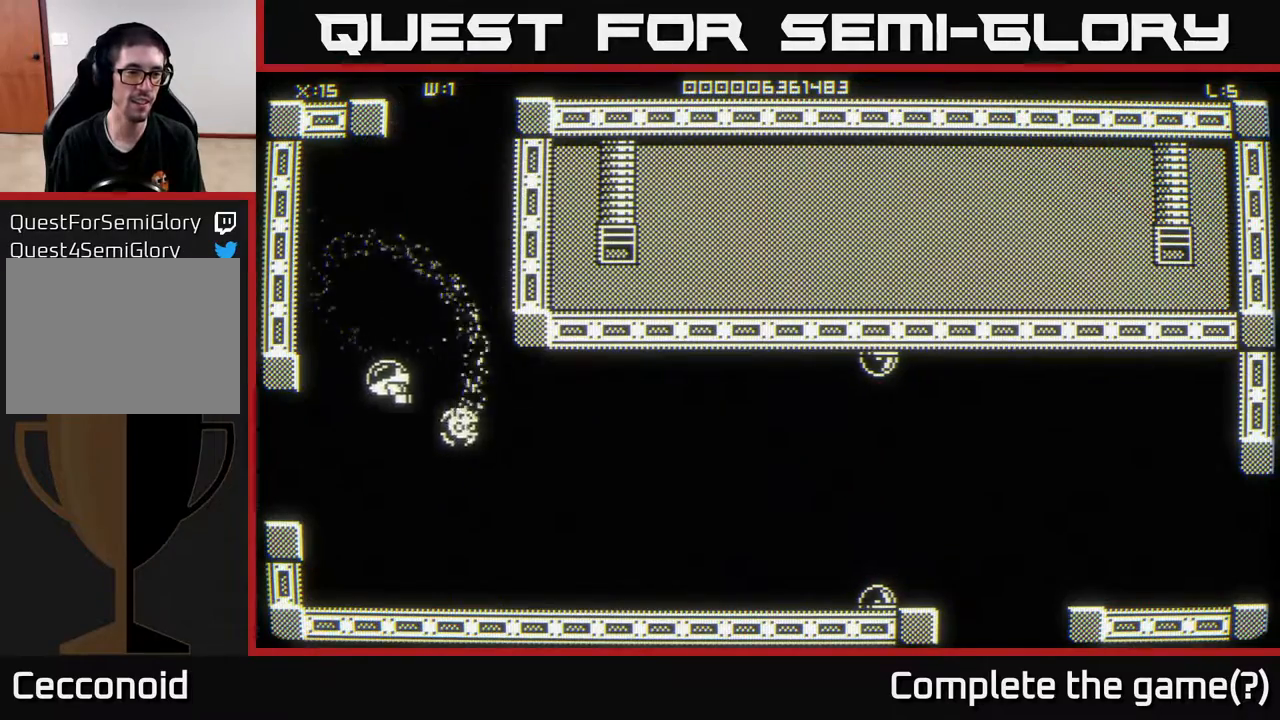
{"buttons": [], "left_stick": "center", "right_stick": "center", "events": [[217, "left_stick", "left"], [383, "left_stick", "center"]]}
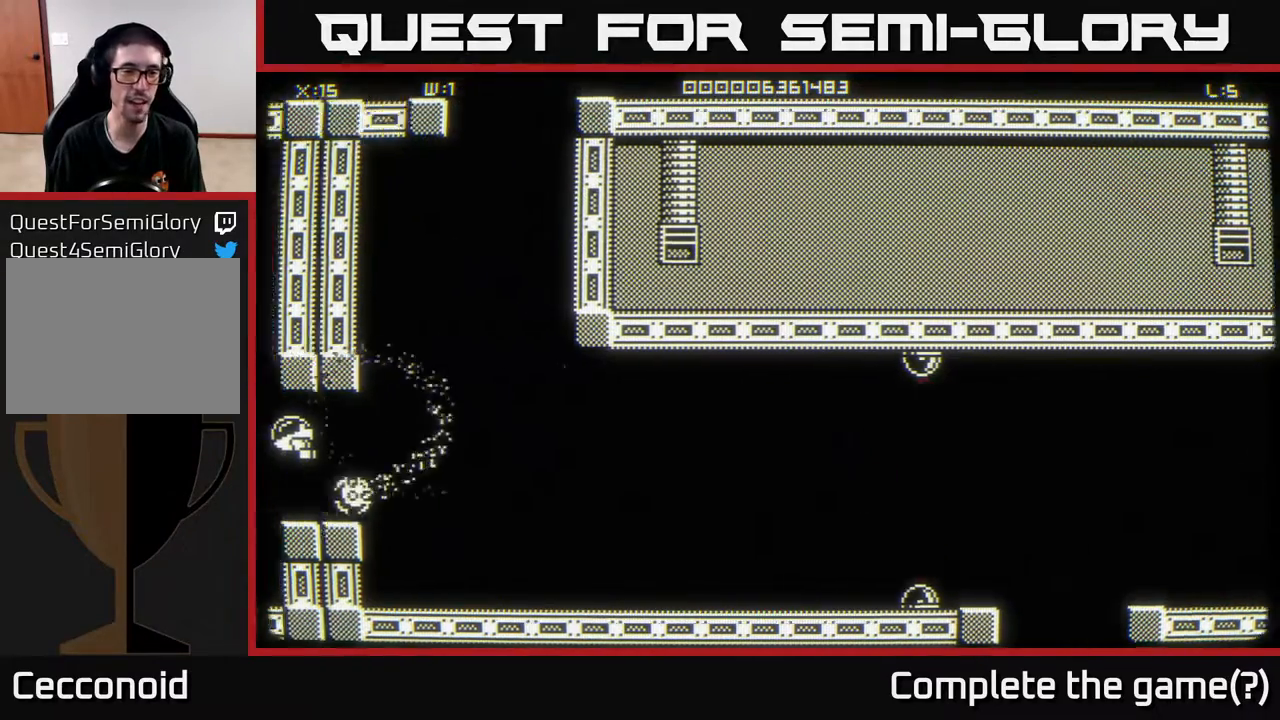
{"buttons": [], "left_stick": "center", "right_stick": "center", "events": []}
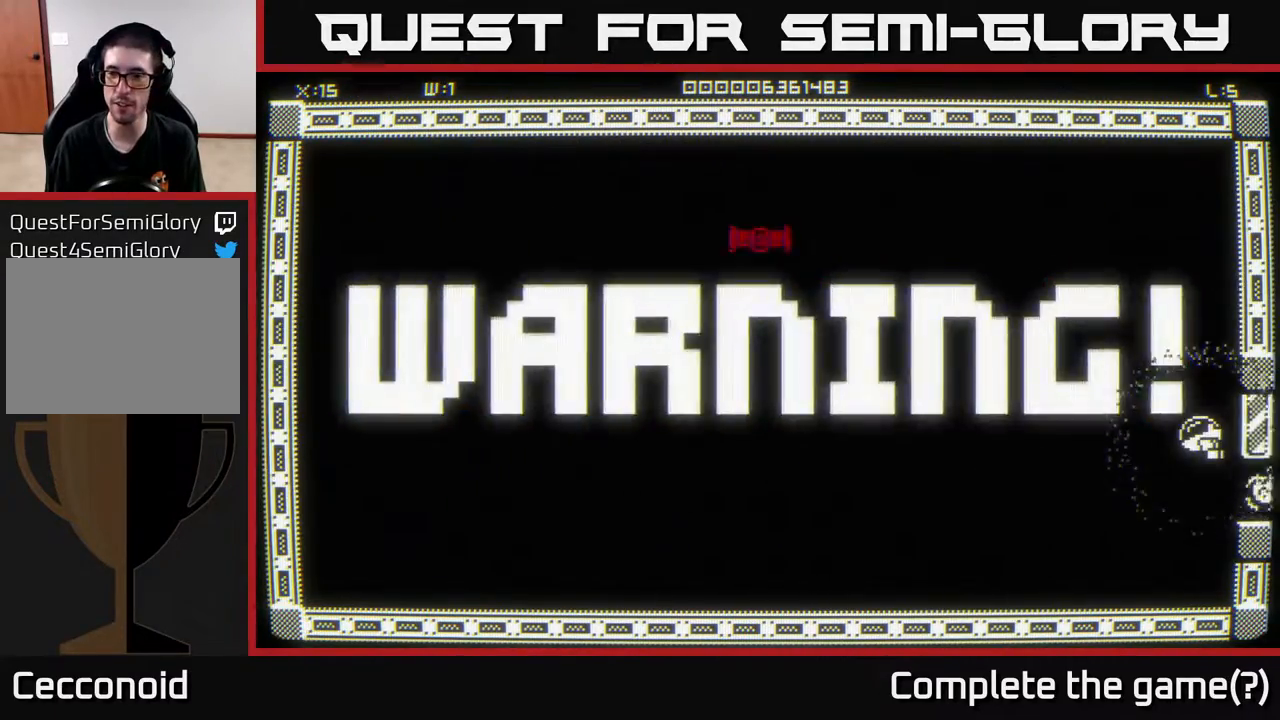
{"buttons": [], "left_stick": "left", "right_stick": "center", "events": [[67, "left_stick", "down-left"], [250, "left_stick", "left"]]}
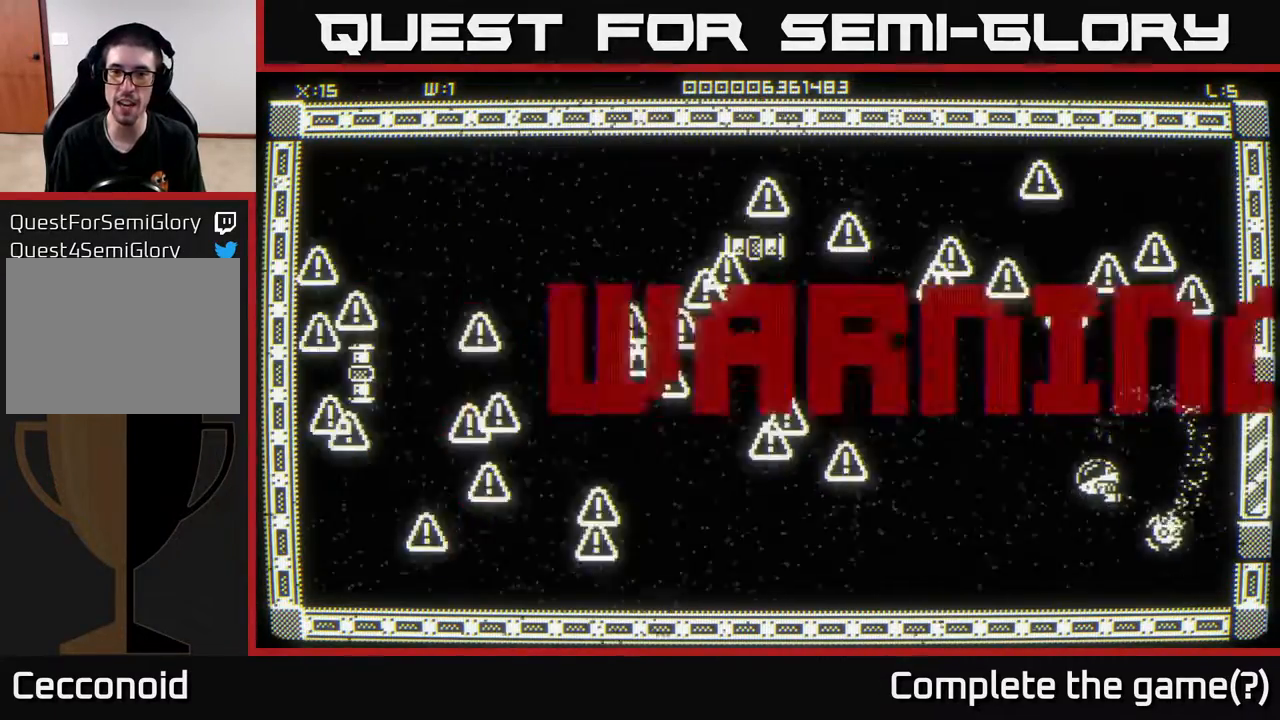
{"buttons": [], "left_stick": "down-left", "right_stick": "up-left", "events": [[267, "right_stick", "up-left"], [467, "left_stick", "down-left"]]}
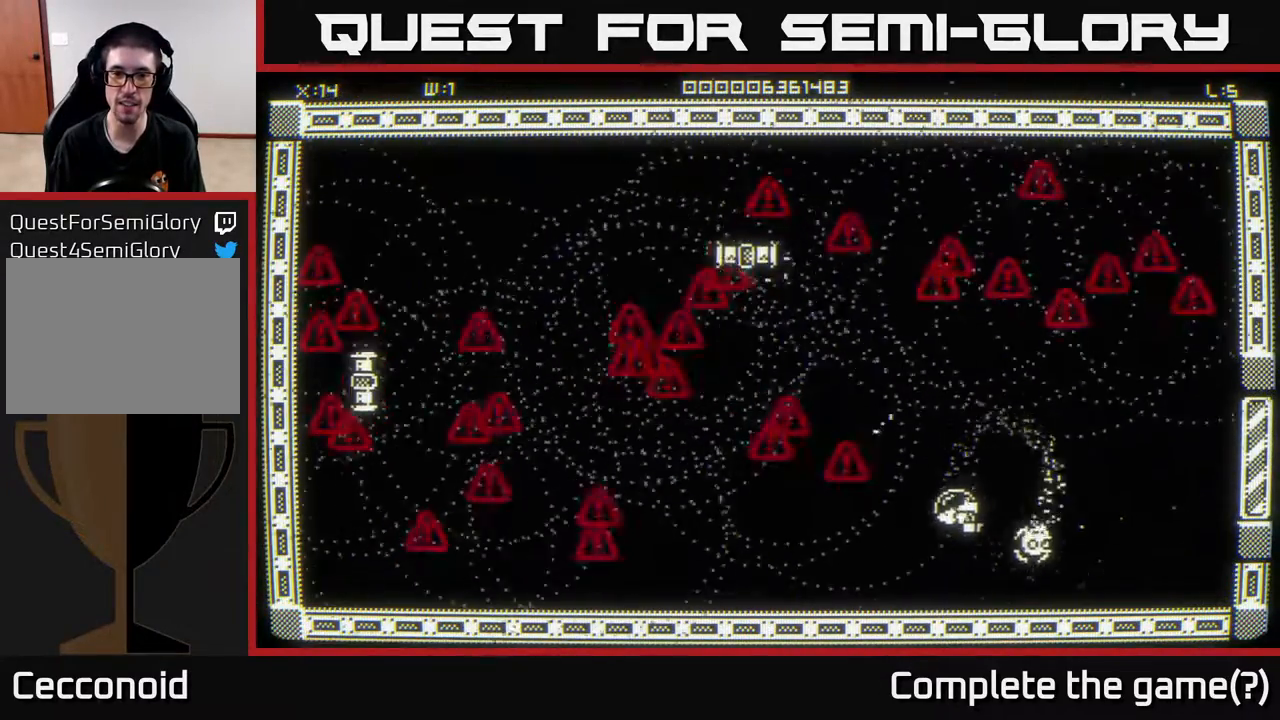
{"buttons": [], "left_stick": "up-right", "right_stick": "up-left", "events": [[200, "left_stick", "center"], [250, "left_stick", "right"], [467, "left_stick", "up-right"]]}
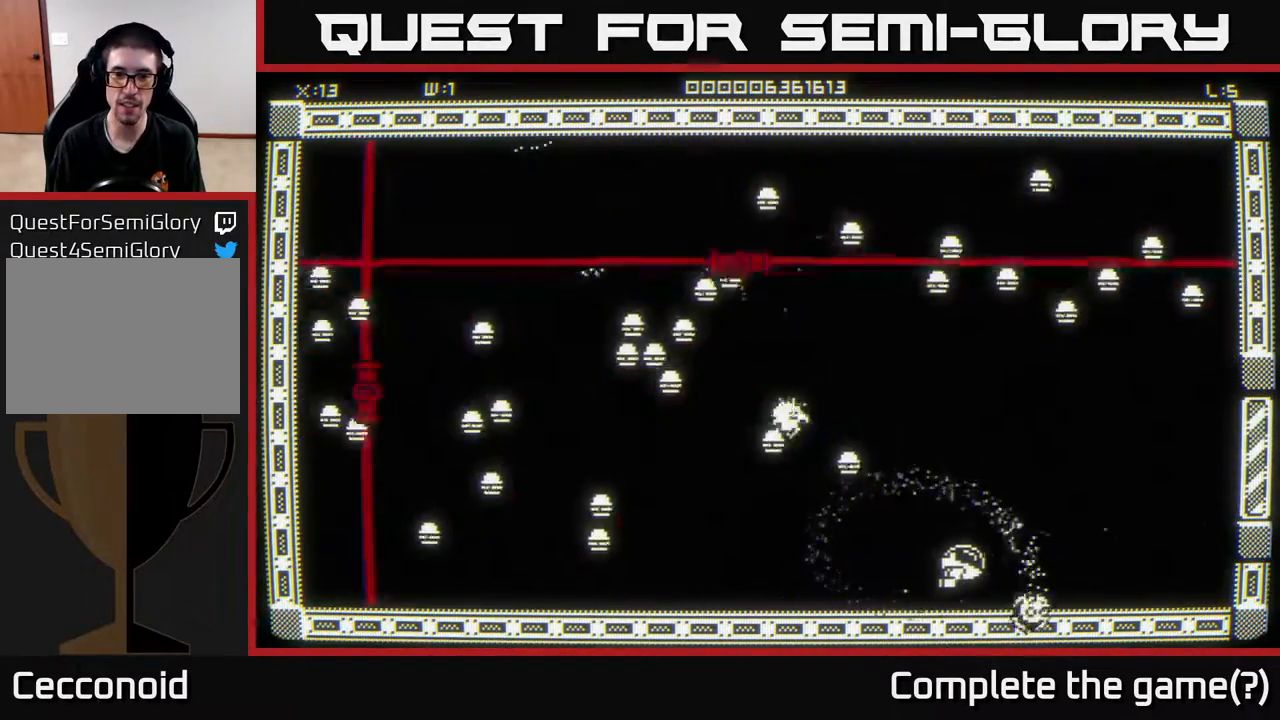
{"buttons": [], "left_stick": "left", "right_stick": "up-left", "events": [[33, "left_stick", "up"], [117, "left_stick", "left"], [200, "left_stick", "down"], [400, "left_stick", "left"]]}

####################

▶ [The task]:
Copy every record exactly, dropping the images.

▶ [Final answer]:
{"buttons": [], "left_stick": "center", "right_stick": "center", "events": [[217, "left_stick", "left"], [383, "left_stick", "center"]]}
{"buttons": [], "left_stick": "center", "right_stick": "center", "events": []}
{"buttons": [], "left_stick": "left", "right_stick": "center", "events": [[67, "left_stick", "down-left"], [250, "left_stick", "left"]]}
{"buttons": [], "left_stick": "down-left", "right_stick": "up-left", "events": [[267, "right_stick", "up-left"], [467, "left_stick", "down-left"]]}
{"buttons": [], "left_stick": "up-right", "right_stick": "up-left", "events": [[200, "left_stick", "center"], [250, "left_stick", "right"], [467, "left_stick", "up-right"]]}
{"buttons": [], "left_stick": "left", "right_stick": "up-left", "events": [[33, "left_stick", "up"], [117, "left_stick", "left"], [200, "left_stick", "down"], [400, "left_stick", "left"]]}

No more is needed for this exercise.